College of Science & Engineering

Evaluation of Embedded Radar Electronics for Cryogenic Quantum Instrumentation

Supervisor: Dr Julien Le Kernec

School: Engineering

Industry Partner: The French Alternative Energies and Atomic Energy Commission (CEA)

Description: 

Quantum research relies on cryogenic environments, where qubits and other nanoelectronic devices must operate at very low temperatures to exhibit quantum behaviour. Although major progress has been made in quantum devices and architectures, much of the associated instrumentation, including control, acquisition and processing electronics, still remains outside the cryostat at room temperature. This separation is mainly due to the power dissipation, size and thermal constraints of conventional electronics, which make them difficult to integrate close to quantum devices.

Keeping instrumentation outside the cryogenic environment introduces several limitations. Long cables between room-temperature electronics and the low-temperature stage can create ground-loop issues, transport unwanted heat into the cryostat, and reduce signal quality and bandwidth. These constraints become increasingly problematic as quantum experiments grow in complexity and require faster, more precise control and readout. There is therefore a growing need for compact, low-power instrumentation that can operate inside the cryostat, as close as possible to the quantum components.

Université Paris-Saclay, through the CEA-CNRS SPEC laboratory, has developed instrumentation and experimental facilities for testing printed circuit boards and electronic systems under cryogenic conditions. This provides a strong framework for exploring embedded systems adapted to quantum research. In parallel, the University of Glasgow develops FPGA-based embedded systems for radar applications. Radar and quantum control/readout systems share several common challenges, including fast signal generation, acquisition, timing control and real-time processing. This project will investigate whether FPGA-based radar-oriented hardware could be adapted for operation at cryogenic temperatures.

The project will first focus on an FPGA development board as a representative embedded platform. The student will characterise the main sources of heat generation at room temperature, including FPGA processing activity, clocking, input/output operation, power supply stages, and voltage/current regulation. Different FPGA workloads will be implemented to assess how logic utilisation, switching activity and processing tasks affect power dissipation.

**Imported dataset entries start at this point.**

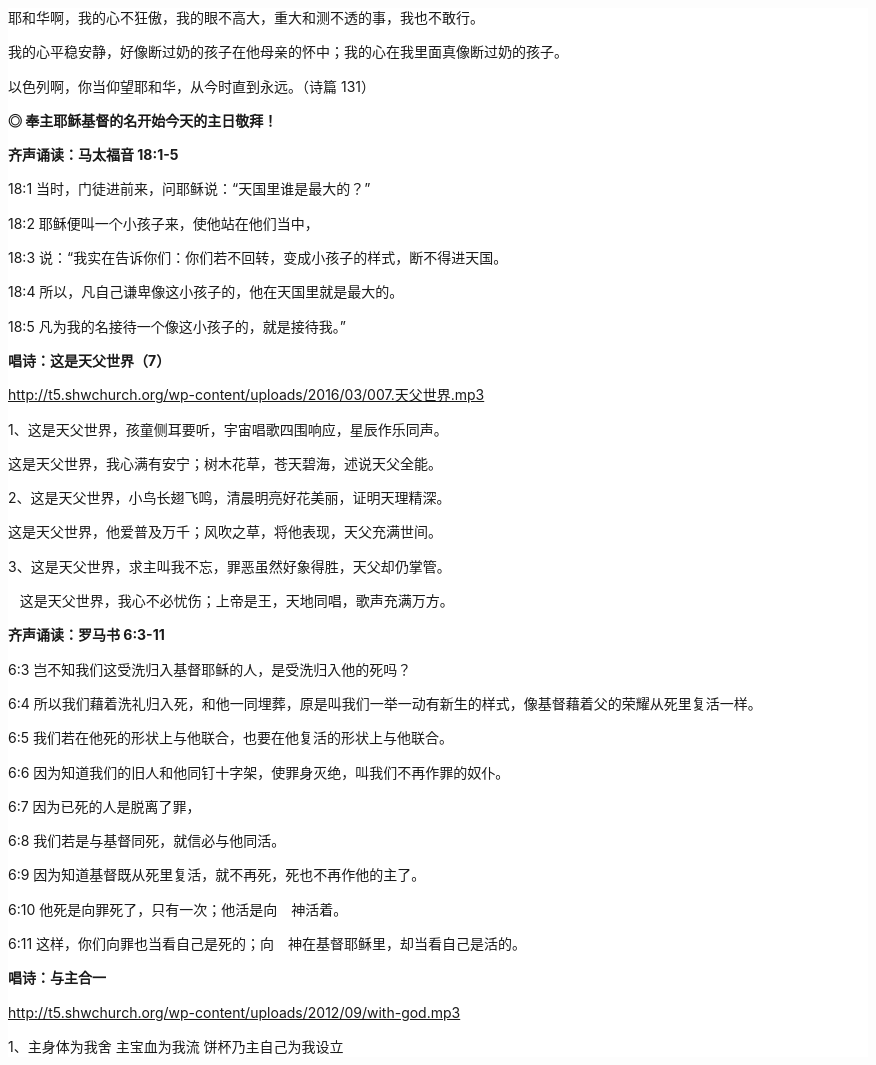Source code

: 耶和华啊，我的心不狂傲，我的眼不高大，重大和测不透的事，我也不敢行。
	  
我的心平稳安静，好像断过奶的孩子在他母亲的怀中；我的心在我里面真像断过奶的孩子。
	  
以色列啊，你当仰望耶和华，从今时直到永远。（诗篇 131） 

**◎ 奉主耶稣基督的名开始今天的主日敬拜！** 

**齐声诵读：马太福音 18:1-5**
	  
18:1 当时，门徒进前来，问耶稣说：&ldquo;天国里谁是最大的？&rdquo;
	  
18:2 耶稣便叫一个小孩子来，使他站在他们当中，
	  
18:3 说：&ldquo;我实在告诉你们：你们若不回转，变成小孩子的样式，断不得进天国。
	  
18:4 所以，凡自己谦卑像这小孩子的，他在天国里就是最大的。
	  
18:5 凡为我的名接待一个像这小孩子的，就是接待我。&rdquo; 

**唱诗：这是天父世界（7）** <audio class="wp-audio-shortcode" id="audio-13964-580" preload="none" style="width: 100%;" controls="controls"><source type="audio/mpeg" src="http://t5.shwchurch.org/wp-content/uploads/2016/03/007.天父世界.mp3?_=580" />

<http://t5.shwchurch.org/wp-content/uploads/2016/03/007.天父世界.mp3></audio> 

1、这是天父世界，孩童侧耳要听，宇宙唱歌四围响应，星辰作乐同声。
	  
这是天父世界，我心满有安宁；树木花草，苍天碧海，述说天父全能。 

2、这是天父世界，小鸟长翅飞鸣，清晨明亮好花美丽，证明天理精深。
	  
这是天父世界，他爱普及万千；风吹之草，将他表现，天父充满世间。 

3、这是天父世界，求主叫我不忘，罪恶虽然好象得胜，天父却仍掌管。
	  
&nbsp; &nbsp;这是天父世界，我心不必忧伤；上帝是王，天地同唱，歌声充满万方。 

**齐声诵读：罗马书 6:3-11**
	  
6:3 岂不知我们这受洗归入基督耶稣的人，是受洗归入他的死吗？
	  
6:4 所以我们藉着洗礼归入死，和他一同埋葬，原是叫我们一举一动有新生的样式，像基督藉着父的荣耀从死里复活一样。
	  
6:5 我们若在他死的形状上与他联合，也要在他复活的形状上与他联合。
	  
6:6 因为知道我们的旧人和他同钉十字架，使罪身灭绝，叫我们不再作罪的奴仆。
	  
6:7 因为已死的人是脱离了罪，
	  
6:8 我们若是与基督同死，就信必与他同活。
	  
6:9 因为知道基督既从死里复活，就不再死，死也不再作他的主了。
	  
6:10 他死是向罪死了，只有一次；他活是向　神活着。
	  
6:11 这样，你们向罪也当看自己是死的；向　神在基督耶稣里，却当看自己是活的。 

**唱诗：与主合一** <audio class="wp-audio-shortcode" id="audio-13964-581" preload="none" style="width: 100%;" controls="controls"><source type="audio/mpeg" src="http://t5.shwchurch.org/wp-content/uploads/2012/09/with-god.mp3?_=581" />

<http://t5.shwchurch.org/wp-content/uploads/2012/09/with-god.mp3></audio> 

1、主身体为我舍 主宝血为我流 饼杯乃主自己为我设立&nbsp;
	  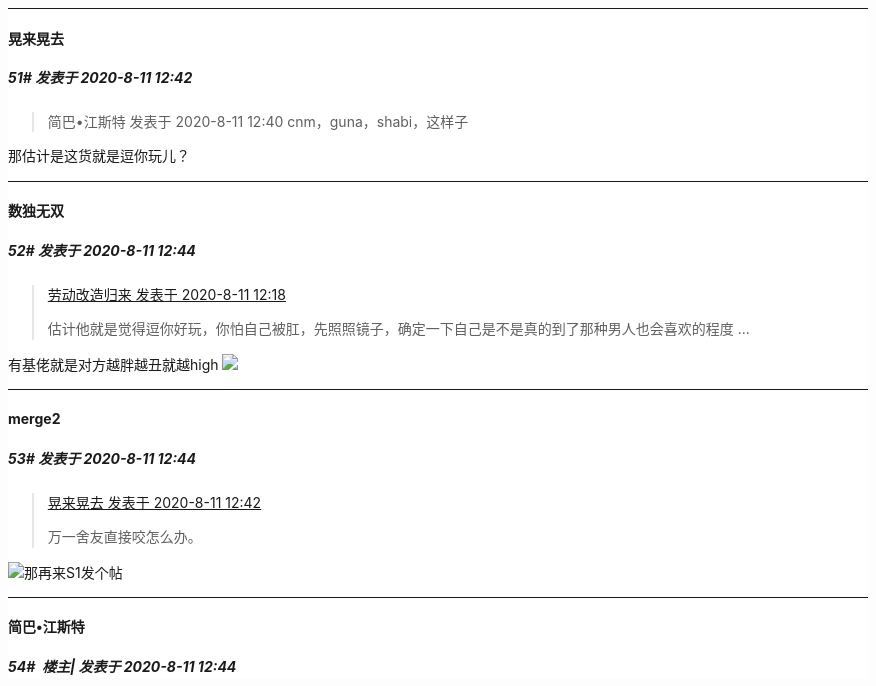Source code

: 





-----

####  晃来晃去  
##### 51#       发表于 2020-8-11 12:42



<blockquote>简巴•江斯特 发表于 2020-8-11 12:40
cnm，guna，shabi，这样子</blockquote>
那估计是这货就是逗你玩儿？







-----

####  数独无双  
##### 52#       发表于 2020-8-11 12:44



<blockquote><a href="httphttps://bbs.saraba1st.com/2b/forum.php?mod=redirect&amp;goto=findpost&amp;pid=48391689&amp;ptid=1954160" target="_blank">劳动改造归来 发表于 2020-8-11 12:18</a>

估计他就是觉得逗你好玩，你怕自己被肛，先照照镜子，确定一下自己是不是真的到了那种男人也会喜欢的程度 ...</blockquote>
有基佬就是对方越胖越丑就越high <img src="https://static.saraba1st.com/image/smiley/face2017/004.gif" referrerpolicy="no-referrer">







-----

####  merge2  
##### 53#       发表于 2020-8-11 12:44



<blockquote><a href="httphttps://bbs.saraba1st.com/2b/forum.php?mod=redirect&amp;goto=findpost&amp;pid=48391997&amp;ptid=1954160" target="_blank">晃来晃去 发表于 2020-8-11 12:42</a>

万一舍友直接咬怎么办。</blockquote>
<img src="https://static.saraba1st.com/image/smiley/face2017/067.png" referrerpolicy="no-referrer">那再来S1发个帖







-----

####  简巴•江斯特  
##### 54#         楼主| 发表于 2020-8-11 12:44
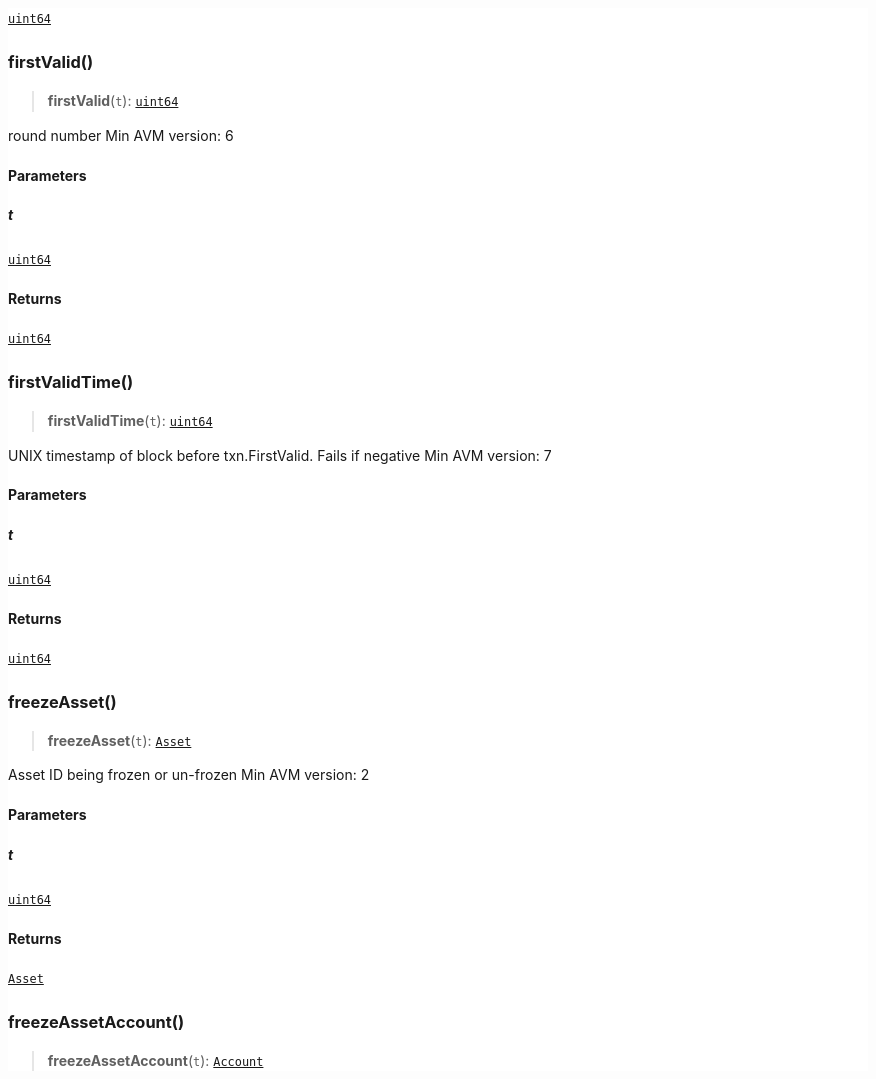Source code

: [`uint64`](../../index/type-aliases/uint64.md)

### firstValid()

> **firstValid**(`t`): [`uint64`](../../index/type-aliases/uint64.md)

round number
Min AVM version: 6

#### Parameters

##### t

[`uint64`](../../index/type-aliases/uint64.md)

#### Returns

[`uint64`](../../index/type-aliases/uint64.md)

### firstValidTime()

> **firstValidTime**(`t`): [`uint64`](../../index/type-aliases/uint64.md)

UNIX timestamp of block before txn.FirstValid. Fails if negative
Min AVM version: 7

#### Parameters

##### t

[`uint64`](../../index/type-aliases/uint64.md)

#### Returns

[`uint64`](../../index/type-aliases/uint64.md)

### freezeAsset()

> **freezeAsset**(`t`): [`Asset`](../../index/type-aliases/Asset.md)

Asset ID being frozen or un-frozen
Min AVM version: 2

#### Parameters

##### t

[`uint64`](../../index/type-aliases/uint64.md)

#### Returns

[`Asset`](../../index/type-aliases/Asset.md)

### freezeAssetAccount()

> **freezeAssetAccount**(`t`): [`Account`](../../index/type-aliases/Account.md)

The board will be evaluated under cryogenic conditions using the experimental facilities at Université Paris-Saclay. Particular attention will be given to the behaviour of the power supply and regulation circuitry, since these components may limit reliable low-temperature operation or introduce unwanted thermal loads. Measurements of voltage stability, current consumption, thermal behaviour and functional performance will be compared between room-temperature and cryogenic operation.

This staged approach will provide practical insight into the feasibility of using FPGA-based embedded electronics inside cryostats. The results will guide the later adaptation of University of Glasgow radar boards for quantum instrumentation, identifying key design changes required for reliable, low-power cryogenic deployment.